**PROMPT**
What number of lines in the data below contain the string "diagram"? Answer with that number alone.

**** RECORDS SHOWN ****

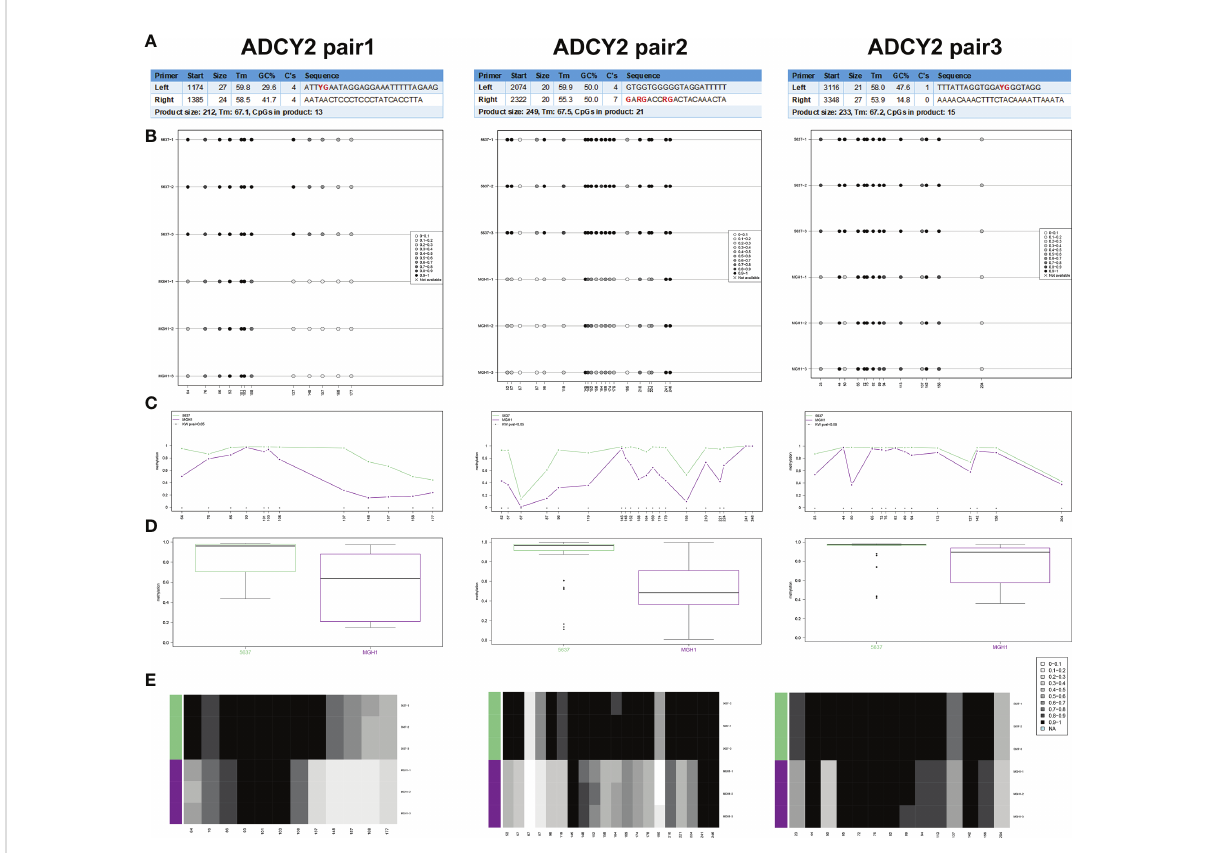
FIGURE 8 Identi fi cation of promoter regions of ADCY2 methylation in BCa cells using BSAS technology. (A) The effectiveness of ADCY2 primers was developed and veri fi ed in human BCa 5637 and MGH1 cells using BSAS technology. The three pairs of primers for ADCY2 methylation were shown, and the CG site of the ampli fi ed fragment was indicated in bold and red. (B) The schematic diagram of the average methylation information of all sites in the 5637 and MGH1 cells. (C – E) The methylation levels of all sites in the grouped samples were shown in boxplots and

****
**** RECORDS SHOWN ****

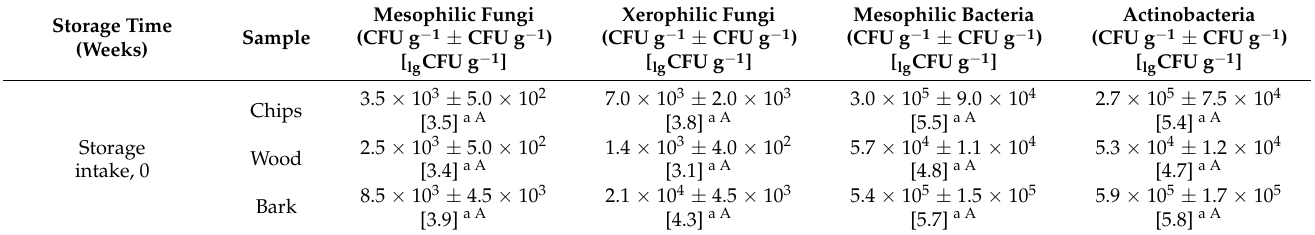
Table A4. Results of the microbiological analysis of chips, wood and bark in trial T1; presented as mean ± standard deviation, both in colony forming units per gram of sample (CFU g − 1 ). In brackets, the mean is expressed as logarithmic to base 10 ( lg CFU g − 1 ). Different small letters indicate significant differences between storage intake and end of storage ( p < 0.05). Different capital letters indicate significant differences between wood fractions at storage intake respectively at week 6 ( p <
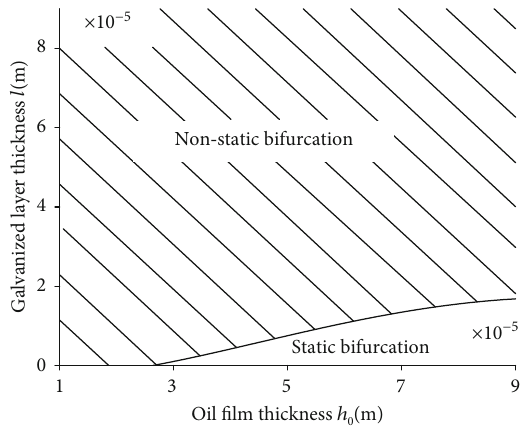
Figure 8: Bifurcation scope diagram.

****
**** RECORDS SHOWN ****

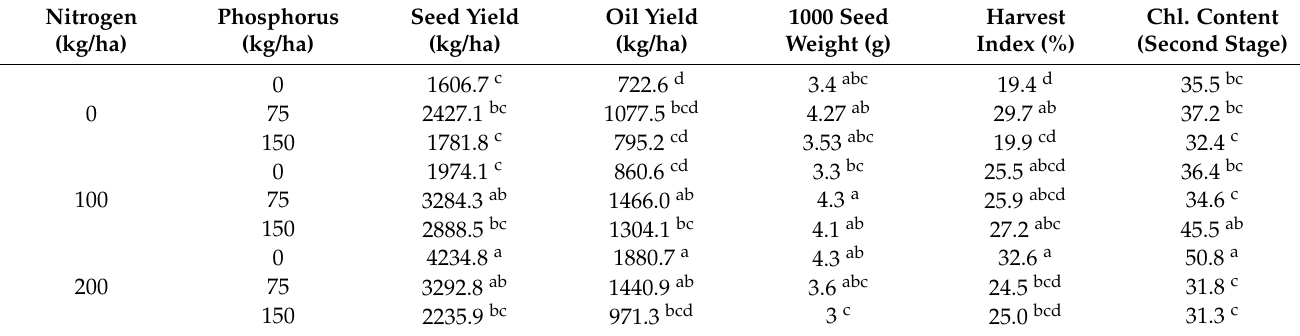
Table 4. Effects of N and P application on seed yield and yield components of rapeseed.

****

**ANSWER**
2